Soon after the firestorms in Southern California this year, some folks got calls, texts and visits — not from venture capitalists but what many considered “vulture capitalists.”
“Predatory investors, more outside financial interests start offering folks cents on the dollar for their houses at a time when a lot of people are desperate,” said California State Representative John Harabedian, a Democrat who represents Altadena.
Altadena was the center of one of the fires, a town where more than 9,000 homes and businesses were lost. My across-the-street neighbor in Altadena, a retiree named Sandra, said she got creepy low-ball offers, which she ignored.

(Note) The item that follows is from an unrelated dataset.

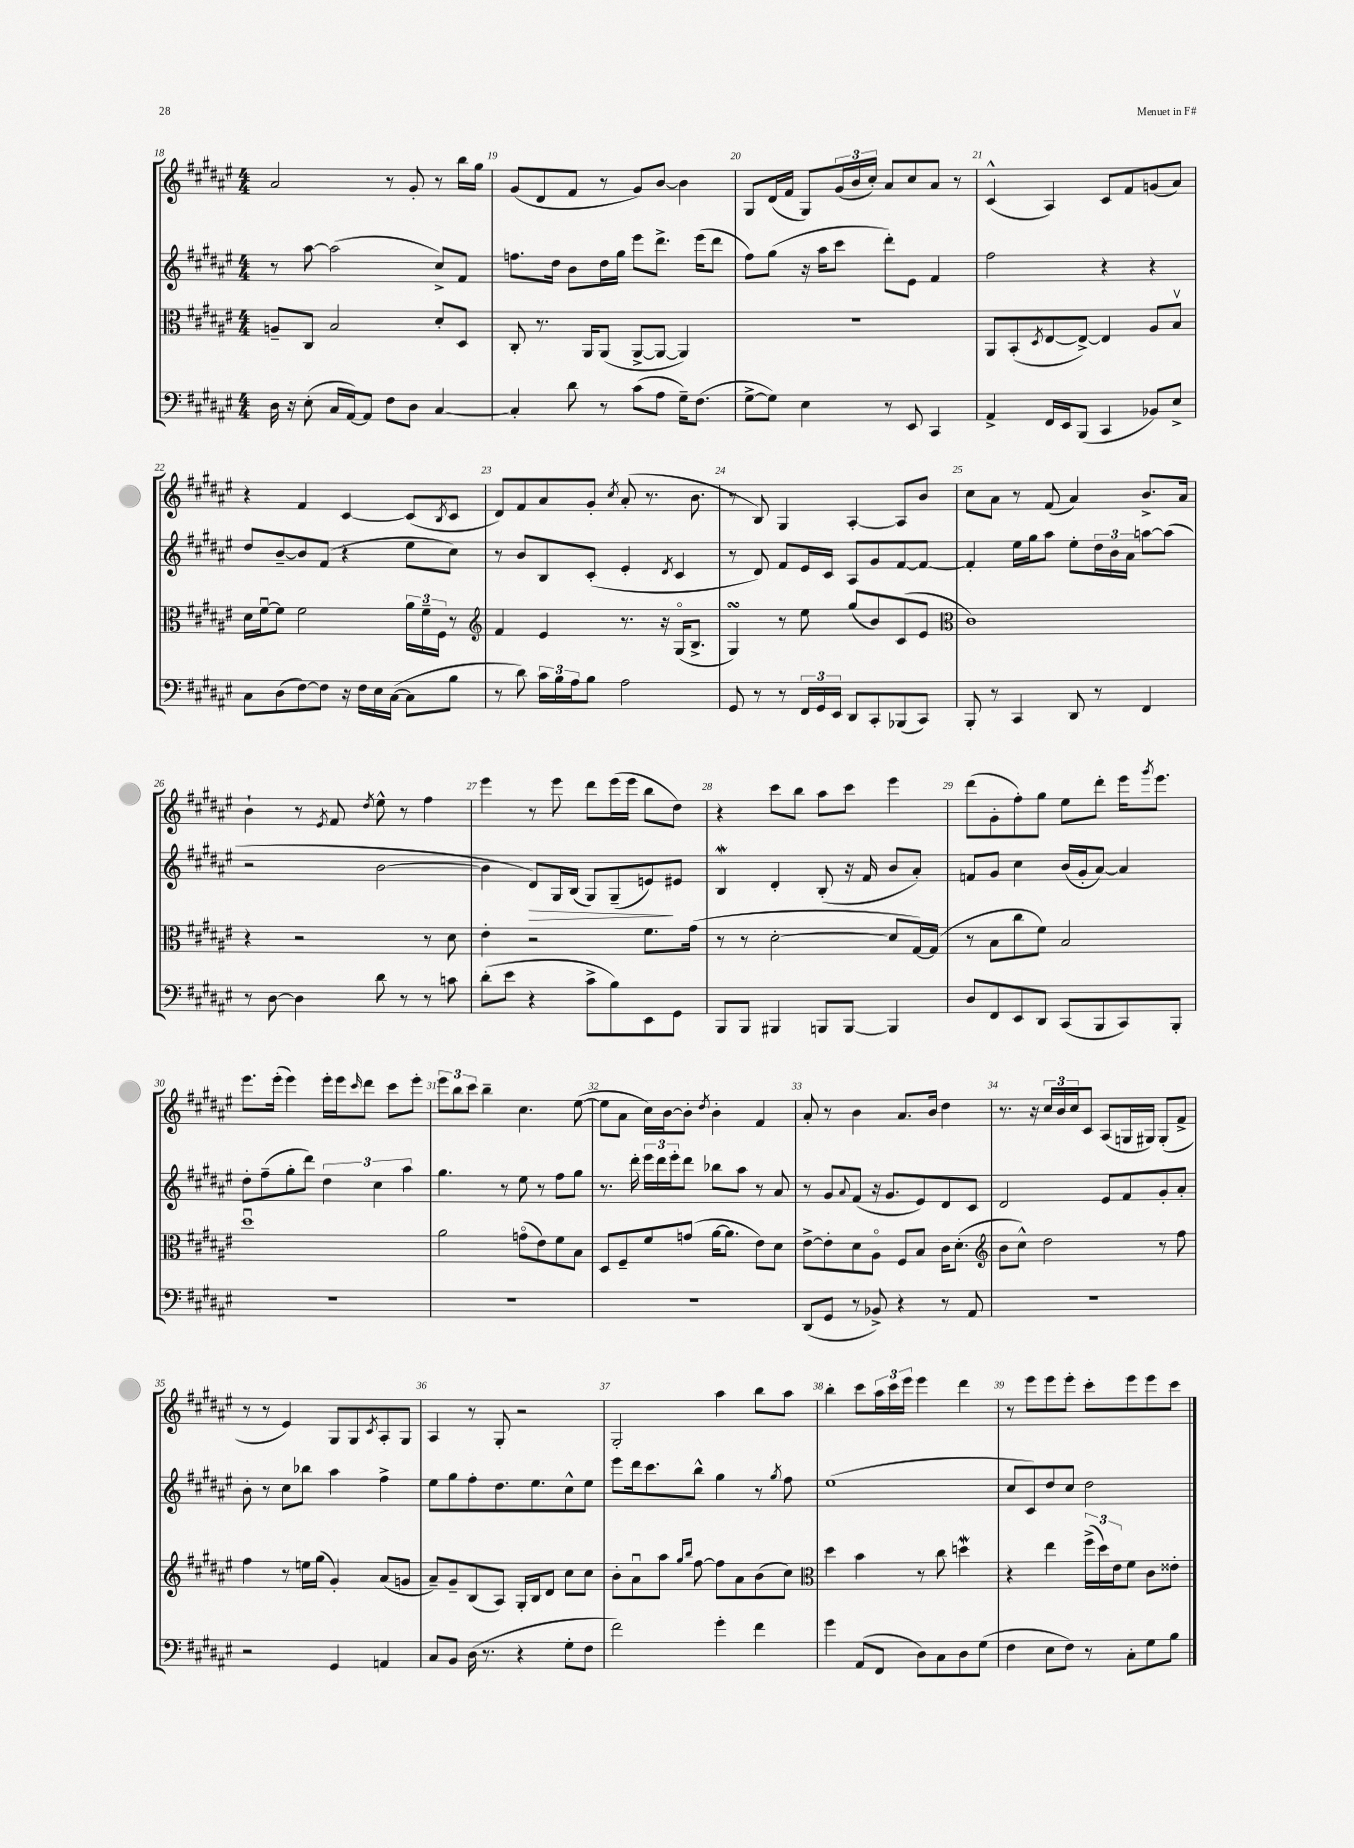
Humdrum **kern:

The California governor initially banned unsolicited offers like this, but that moratorium ran out in April. Now, Assemblyman Harabedian has introduced a state bill to deal with this.
“It is incumbent on us to figure out, how do we get them a humane exit at fair market value so they get every dollar and every cent that they’re owed for their house — at a time that ‘fair market value’ is very questionable,“ he said.
Back to the two words Harabedian used earlier: “predatory” and “outside.” Below-market offers are the predatory part. The word “outside” refers to outside financial interests coming in to buy property — buyers who might not take into account local values and local needs, possibly altering the unique character of these places. The hope is a proposed investment vehicle could address both.
“This is an innovative financial model to finance these transactions at a zero cost to the state,” said Harabedian. “This would not cost the state any money.”
So if not state taxpayers, then where’s the money coming from? The answer is a 1977 federal law that leans on banks to lend to help disadvantaged communities. The idea is for California to create an investment using what’s called the Community Reinvestment Act money from banks, which would flow to investors who then used the money to buy burned property for normal and not fire-sale sale prices.
Who gets to use that money? Under this plan, not just anybody. The eligible investors would be nonprofit organizations and — here’s the key part — organizations with roots in the community.
“These will be entities and organizations and individuals that live and work in the community, and they won’t be outside investors that are just looking to make an extra dollar off of a disaster,” Harabedian said.
It’s an idea with support from a big philanthropy, the California Community Foundation. Miguel Santana, the foundation’s president and CEO, said these nonprofit investors could choose to develop the burned land in a way that addresses the housing affordability crisis.
“For example, making the property available for first-time homeowners who are looking to buy or for people who have been displaced in the community,” he said.
After a nonprofit builds on the property or finds a buyer it likes, it would sell and use the proceeds to pay back the bank for its capital and the state for running the program. The nonprofit would also keep some of the money for its trouble.
“There is an ability to align mission to the selling of the opportunity itself,” Santana said.
This is all a bet that land values will return once all the debris, toxic soot and general disruption gets cleared — which is a decent bet given the persistently tight real estate market in Southern California.
In fact, more than four months after the fire, real estate people tell me the law of supply and demand has already boosted sale prices for burned land, at least for the medium-sized to smaller flat parcels.
“There just aren’t very many to be had, certainly in LA county,” said Teresa Fuller, a real estate agent who specializes in selling the burned lots of Altadena.
“I really want to see people in Altadena who have experienced so much loss, who want and need to move on — I want to see everyone get the most,” she said.
The Community Stabilization Act is still winding its way through committees in the California legislature.